Exercise goal. Lines from the line with "camera: 35 degrees left, 5 degrees down" to the line with "(566, 261) = (640, 563): potted" in the entries below, and only those, must be output exactly, with both ends included.

Provided data.

*** Begin section ***

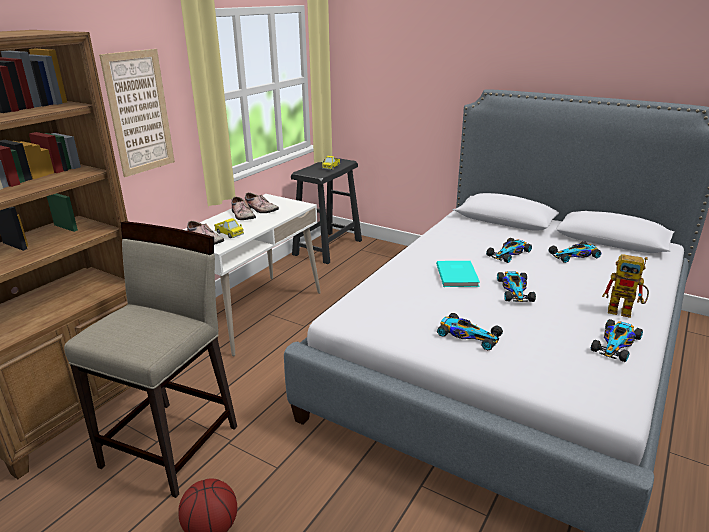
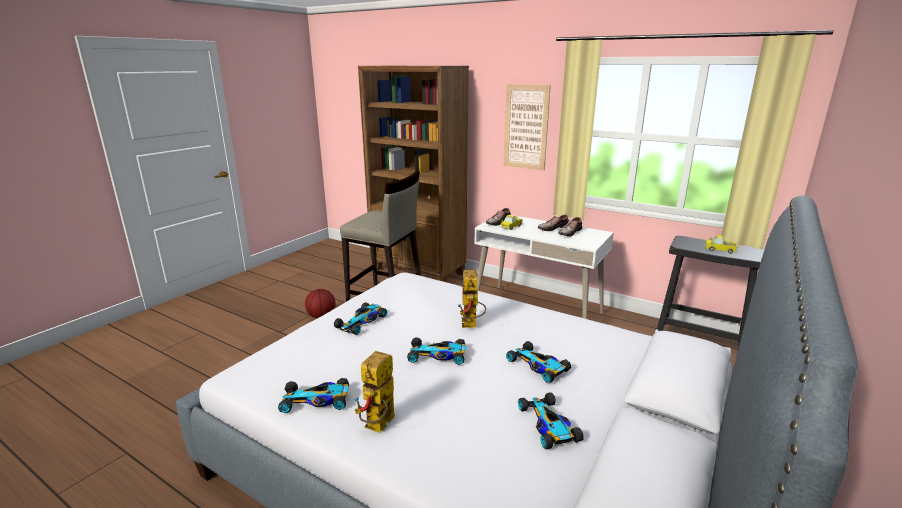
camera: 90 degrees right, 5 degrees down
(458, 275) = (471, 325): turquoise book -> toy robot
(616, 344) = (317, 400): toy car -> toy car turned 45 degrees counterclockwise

*** End section ***
*** Begin section ***

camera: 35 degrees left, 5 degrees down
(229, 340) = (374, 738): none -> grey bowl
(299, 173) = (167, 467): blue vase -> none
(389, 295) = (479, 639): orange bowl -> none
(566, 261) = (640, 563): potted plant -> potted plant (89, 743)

*** End section ***

Final answer.
camera: 35 degrees left, 5 degrees down
(229, 340) = (374, 738): none -> grey bowl
(299, 173) = (167, 467): blue vase -> none
(389, 295) = (479, 639): orange bowl -> none
(566, 261) = (640, 563): potted plant -> potted plant (89, 743)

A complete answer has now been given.